PROBLEM TO SOLVE. A word-for-word printout of the listing below is needed.

EXCERPTED DATA.
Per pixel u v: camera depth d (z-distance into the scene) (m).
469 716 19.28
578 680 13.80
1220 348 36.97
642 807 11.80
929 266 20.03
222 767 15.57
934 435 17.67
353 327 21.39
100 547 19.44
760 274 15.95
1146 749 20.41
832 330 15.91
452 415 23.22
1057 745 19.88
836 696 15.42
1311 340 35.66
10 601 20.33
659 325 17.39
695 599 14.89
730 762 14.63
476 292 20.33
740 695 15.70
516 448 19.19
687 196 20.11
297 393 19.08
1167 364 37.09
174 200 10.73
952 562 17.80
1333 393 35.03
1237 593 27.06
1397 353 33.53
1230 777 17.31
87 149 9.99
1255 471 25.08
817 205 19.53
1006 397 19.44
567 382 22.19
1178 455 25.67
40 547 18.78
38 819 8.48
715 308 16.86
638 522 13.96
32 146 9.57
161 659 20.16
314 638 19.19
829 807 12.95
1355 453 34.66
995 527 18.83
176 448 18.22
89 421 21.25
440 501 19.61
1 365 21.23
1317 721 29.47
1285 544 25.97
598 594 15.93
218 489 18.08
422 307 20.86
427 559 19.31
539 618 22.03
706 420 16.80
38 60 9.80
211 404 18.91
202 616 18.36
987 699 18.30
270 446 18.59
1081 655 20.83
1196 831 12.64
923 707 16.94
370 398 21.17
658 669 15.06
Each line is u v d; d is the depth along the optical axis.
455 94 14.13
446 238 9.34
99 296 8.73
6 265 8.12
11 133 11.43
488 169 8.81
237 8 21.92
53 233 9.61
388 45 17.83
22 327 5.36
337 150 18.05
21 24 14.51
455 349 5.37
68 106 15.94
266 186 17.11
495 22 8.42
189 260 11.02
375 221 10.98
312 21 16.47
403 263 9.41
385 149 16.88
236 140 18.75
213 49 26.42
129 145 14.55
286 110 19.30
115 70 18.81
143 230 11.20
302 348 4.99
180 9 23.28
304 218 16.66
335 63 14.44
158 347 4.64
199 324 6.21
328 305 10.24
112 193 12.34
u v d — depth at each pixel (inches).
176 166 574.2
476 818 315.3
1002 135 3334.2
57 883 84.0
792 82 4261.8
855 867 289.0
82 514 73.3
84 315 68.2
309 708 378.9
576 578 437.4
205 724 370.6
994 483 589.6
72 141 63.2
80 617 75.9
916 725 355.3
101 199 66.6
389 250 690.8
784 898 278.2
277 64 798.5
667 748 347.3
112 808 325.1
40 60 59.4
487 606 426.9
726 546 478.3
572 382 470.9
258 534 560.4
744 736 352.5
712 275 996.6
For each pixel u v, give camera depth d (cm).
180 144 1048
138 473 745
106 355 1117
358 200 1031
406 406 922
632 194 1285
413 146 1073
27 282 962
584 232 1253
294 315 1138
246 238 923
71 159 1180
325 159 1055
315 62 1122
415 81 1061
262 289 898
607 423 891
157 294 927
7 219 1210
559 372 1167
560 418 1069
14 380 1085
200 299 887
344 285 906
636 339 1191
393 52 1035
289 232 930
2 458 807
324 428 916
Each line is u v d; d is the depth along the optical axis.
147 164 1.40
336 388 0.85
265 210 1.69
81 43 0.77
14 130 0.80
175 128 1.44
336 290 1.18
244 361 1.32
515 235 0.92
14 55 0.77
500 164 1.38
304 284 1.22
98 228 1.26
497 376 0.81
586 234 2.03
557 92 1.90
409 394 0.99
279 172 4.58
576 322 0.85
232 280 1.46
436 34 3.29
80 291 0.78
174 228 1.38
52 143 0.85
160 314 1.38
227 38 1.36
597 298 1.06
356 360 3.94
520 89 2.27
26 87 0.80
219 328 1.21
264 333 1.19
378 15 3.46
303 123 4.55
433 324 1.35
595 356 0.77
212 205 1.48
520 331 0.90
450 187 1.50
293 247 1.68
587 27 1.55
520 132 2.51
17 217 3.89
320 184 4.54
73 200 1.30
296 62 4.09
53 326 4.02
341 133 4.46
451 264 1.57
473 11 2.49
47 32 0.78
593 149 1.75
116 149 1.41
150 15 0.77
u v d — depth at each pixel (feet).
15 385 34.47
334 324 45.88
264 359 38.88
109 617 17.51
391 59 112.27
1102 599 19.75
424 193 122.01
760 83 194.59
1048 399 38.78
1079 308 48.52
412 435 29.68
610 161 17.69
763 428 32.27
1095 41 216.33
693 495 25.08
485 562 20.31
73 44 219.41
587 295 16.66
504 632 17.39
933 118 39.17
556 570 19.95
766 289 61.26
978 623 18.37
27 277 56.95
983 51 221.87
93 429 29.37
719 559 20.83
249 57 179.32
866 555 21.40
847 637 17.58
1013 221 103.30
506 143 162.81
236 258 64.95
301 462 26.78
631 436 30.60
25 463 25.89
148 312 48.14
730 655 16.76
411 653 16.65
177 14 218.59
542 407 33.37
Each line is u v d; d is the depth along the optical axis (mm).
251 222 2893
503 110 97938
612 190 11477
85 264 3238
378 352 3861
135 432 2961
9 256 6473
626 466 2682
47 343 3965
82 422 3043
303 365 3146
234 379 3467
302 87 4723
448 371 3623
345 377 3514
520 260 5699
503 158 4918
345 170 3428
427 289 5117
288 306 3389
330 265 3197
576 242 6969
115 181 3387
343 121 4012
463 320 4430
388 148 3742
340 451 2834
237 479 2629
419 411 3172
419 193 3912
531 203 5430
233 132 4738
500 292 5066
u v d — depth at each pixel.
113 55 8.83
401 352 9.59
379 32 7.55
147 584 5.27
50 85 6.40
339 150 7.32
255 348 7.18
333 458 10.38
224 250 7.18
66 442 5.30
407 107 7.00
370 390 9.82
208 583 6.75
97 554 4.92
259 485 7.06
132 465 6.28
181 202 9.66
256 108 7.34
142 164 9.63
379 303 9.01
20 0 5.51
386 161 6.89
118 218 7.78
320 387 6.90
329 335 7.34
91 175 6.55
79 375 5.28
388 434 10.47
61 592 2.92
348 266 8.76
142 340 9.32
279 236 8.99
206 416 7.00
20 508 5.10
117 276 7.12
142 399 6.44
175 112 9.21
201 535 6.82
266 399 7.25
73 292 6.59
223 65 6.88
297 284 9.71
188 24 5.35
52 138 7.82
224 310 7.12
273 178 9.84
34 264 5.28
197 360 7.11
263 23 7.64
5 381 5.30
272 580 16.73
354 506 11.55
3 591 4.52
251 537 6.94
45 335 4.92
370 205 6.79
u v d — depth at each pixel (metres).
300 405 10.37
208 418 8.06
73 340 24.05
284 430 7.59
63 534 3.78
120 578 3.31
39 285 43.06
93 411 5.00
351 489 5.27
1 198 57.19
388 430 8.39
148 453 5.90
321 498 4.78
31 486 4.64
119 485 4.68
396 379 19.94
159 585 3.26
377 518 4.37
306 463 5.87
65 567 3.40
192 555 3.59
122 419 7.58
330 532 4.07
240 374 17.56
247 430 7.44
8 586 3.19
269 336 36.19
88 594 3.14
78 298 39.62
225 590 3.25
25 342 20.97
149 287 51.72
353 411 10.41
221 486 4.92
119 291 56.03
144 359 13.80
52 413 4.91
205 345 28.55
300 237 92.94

WRITTEN REPLY.
Per pixel u v: camera depth d (z-distance into the scene) (m).
469 716 19.28
578 680 13.80
1220 348 36.97
642 807 11.80
929 266 20.03
222 767 15.57
934 435 17.67
353 327 21.39
100 547 19.44
760 274 15.95
1146 749 20.41
832 330 15.91
452 415 23.22
1057 745 19.88
836 696 15.42
1311 340 35.66
10 601 20.33
659 325 17.39
695 599 14.89
730 762 14.63
476 292 20.33
740 695 15.70
516 448 19.19
687 196 20.11
297 393 19.08
1167 364 37.09
174 200 10.73
952 562 17.80
1333 393 35.03
1237 593 27.06
1397 353 33.53
1230 777 17.31
87 149 9.99
1255 471 25.08
817 205 19.53
1006 397 19.44
567 382 22.19
1178 455 25.67
40 547 18.78
38 819 8.48
715 308 16.86
638 522 13.96
32 146 9.57
161 659 20.16
314 638 19.19
829 807 12.95
1355 453 34.66
995 527 18.83
176 448 18.22
89 421 21.25
440 501 19.61
1 365 21.23
1317 721 29.47
1285 544 25.97
598 594 15.93
218 489 18.08
422 307 20.86
427 559 19.31
539 618 22.03
706 420 16.80
38 60 9.80
211 404 18.91
202 616 18.36
987 699 18.30
270 446 18.59
1081 655 20.83
1196 831 12.64
923 707 16.94
370 398 21.17
658 669 15.06
Each line is u v d; d is the depth along the optical axis.
455 94 14.13
446 238 9.34
99 296 8.73
6 265 8.12
11 133 11.43
488 169 8.81
237 8 21.92
53 233 9.61
388 45 17.83
22 327 5.36
337 150 18.05
21 24 14.51
455 349 5.37
68 106 15.94
266 186 17.11
495 22 8.42
189 260 11.02
375 221 10.98
312 21 16.47
403 263 9.41
385 149 16.88
236 140 18.75
213 49 26.42
129 145 14.55
286 110 19.30
115 70 18.81
143 230 11.20
302 348 4.99
180 9 23.28
304 218 16.66
335 63 14.44
158 347 4.64
199 324 6.21
328 305 10.24
112 193 12.34
u v d — depth at each pixel (inches).
176 166 574.2
476 818 315.3
1002 135 3334.2
57 883 84.0
792 82 4261.8
855 867 289.0
82 514 73.3
84 315 68.2
309 708 378.9
576 578 437.4
205 724 370.6
994 483 589.6
72 141 63.2
80 617 75.9
916 725 355.3
101 199 66.6
389 250 690.8
784 898 278.2
277 64 798.5
667 748 347.3
112 808 325.1
40 60 59.4
487 606 426.9
726 546 478.3
572 382 470.9
258 534 560.4
744 736 352.5
712 275 996.6
For each pixel u v, give camera depth d (cm).
180 144 1048
138 473 745
106 355 1117
358 200 1031
406 406 922
632 194 1285
413 146 1073
27 282 962
584 232 1253
294 315 1138
246 238 923
71 159 1180
325 159 1055
315 62 1122
415 81 1061
262 289 898
607 423 891
157 294 927
7 219 1210
559 372 1167
560 418 1069
14 380 1085
200 299 887
344 285 906
636 339 1191
393 52 1035
289 232 930
2 458 807
324 428 916
Each line is u v d; d is the depth along the optical axis.
147 164 1.40
336 388 0.85
265 210 1.69
81 43 0.77
14 130 0.80
175 128 1.44
336 290 1.18
244 361 1.32
515 235 0.92
14 55 0.77
500 164 1.38
304 284 1.22
98 228 1.26
497 376 0.81
586 234 2.03
557 92 1.90
409 394 0.99
279 172 4.58
576 322 0.85
232 280 1.46
436 34 3.29
80 291 0.78
174 228 1.38
52 143 0.85
160 314 1.38
227 38 1.36
597 298 1.06
356 360 3.94
520 89 2.27
26 87 0.80
219 328 1.21
264 333 1.19
378 15 3.46
303 123 4.55
433 324 1.35
595 356 0.77
212 205 1.48
520 331 0.90
450 187 1.50
293 247 1.68
587 27 1.55
520 132 2.51
17 217 3.89
320 184 4.54
73 200 1.30
296 62 4.09
53 326 4.02
341 133 4.46
451 264 1.57
473 11 2.49
47 32 0.78
593 149 1.75
116 149 1.41
150 15 0.77
u v d — depth at each pixel (feet).
15 385 34.47
334 324 45.88
264 359 38.88
109 617 17.51
391 59 112.27
1102 599 19.75
424 193 122.01
760 83 194.59
1048 399 38.78
1079 308 48.52
412 435 29.68
610 161 17.69
763 428 32.27
1095 41 216.33
693 495 25.08
485 562 20.31
73 44 219.41
587 295 16.66
504 632 17.39
933 118 39.17
556 570 19.95
766 289 61.26
978 623 18.37
27 277 56.95
983 51 221.87
93 429 29.37
719 559 20.83
249 57 179.32
866 555 21.40
847 637 17.58
1013 221 103.30
506 143 162.81
236 258 64.95
301 462 26.78
631 436 30.60
25 463 25.89
148 312 48.14
730 655 16.76
411 653 16.65
177 14 218.59
542 407 33.37
Each line is u v d; d is the depth along the optical axis (mm).
251 222 2893
503 110 97938
612 190 11477
85 264 3238
378 352 3861
135 432 2961
9 256 6473
626 466 2682
47 343 3965
82 422 3043
303 365 3146
234 379 3467
302 87 4723
448 371 3623
345 377 3514
520 260 5699
503 158 4918
345 170 3428
427 289 5117
288 306 3389
330 265 3197
576 242 6969
115 181 3387
343 121 4012
463 320 4430
388 148 3742
340 451 2834
237 479 2629
419 411 3172
419 193 3912
531 203 5430
233 132 4738
500 292 5066
u v d — depth at each pixel.
113 55 8.83
401 352 9.59
379 32 7.55
147 584 5.27
50 85 6.40
339 150 7.32
255 348 7.18
333 458 10.38
224 250 7.18
66 442 5.30
407 107 7.00
370 390 9.82
208 583 6.75
97 554 4.92
259 485 7.06
132 465 6.28
181 202 9.66
256 108 7.34
142 164 9.63
379 303 9.01
20 0 5.51
386 161 6.89
118 218 7.78
320 387 6.90
329 335 7.34
91 175 6.55
79 375 5.28
388 434 10.47
61 592 2.92
348 266 8.76
142 340 9.32
279 236 8.99
206 416 7.00
20 508 5.10
117 276 7.12
142 399 6.44
175 112 9.21
201 535 6.82
266 399 7.25
73 292 6.59
223 65 6.88
297 284 9.71
188 24 5.35
52 138 7.82
224 310 7.12
273 178 9.84
34 264 5.28
197 360 7.11
263 23 7.64
5 381 5.30
272 580 16.73
354 506 11.55
3 591 4.52
251 537 6.94
45 335 4.92
370 205 6.79
u v d — depth at each pixel (metres).
300 405 10.37
208 418 8.06
73 340 24.05
284 430 7.59
63 534 3.78
120 578 3.31
39 285 43.06
93 411 5.00
351 489 5.27
1 198 57.19
388 430 8.39
148 453 5.90
321 498 4.78
31 486 4.64
119 485 4.68
396 379 19.94
159 585 3.26
377 518 4.37
306 463 5.87
65 567 3.40
192 555 3.59
122 419 7.58
330 532 4.07
240 374 17.56
247 430 7.44
8 586 3.19
269 336 36.19
88 594 3.14
78 298 39.62
225 590 3.25
25 342 20.97
149 287 51.72
353 411 10.41
221 486 4.92
119 291 56.03
144 359 13.80
52 413 4.91
205 345 28.55
300 237 92.94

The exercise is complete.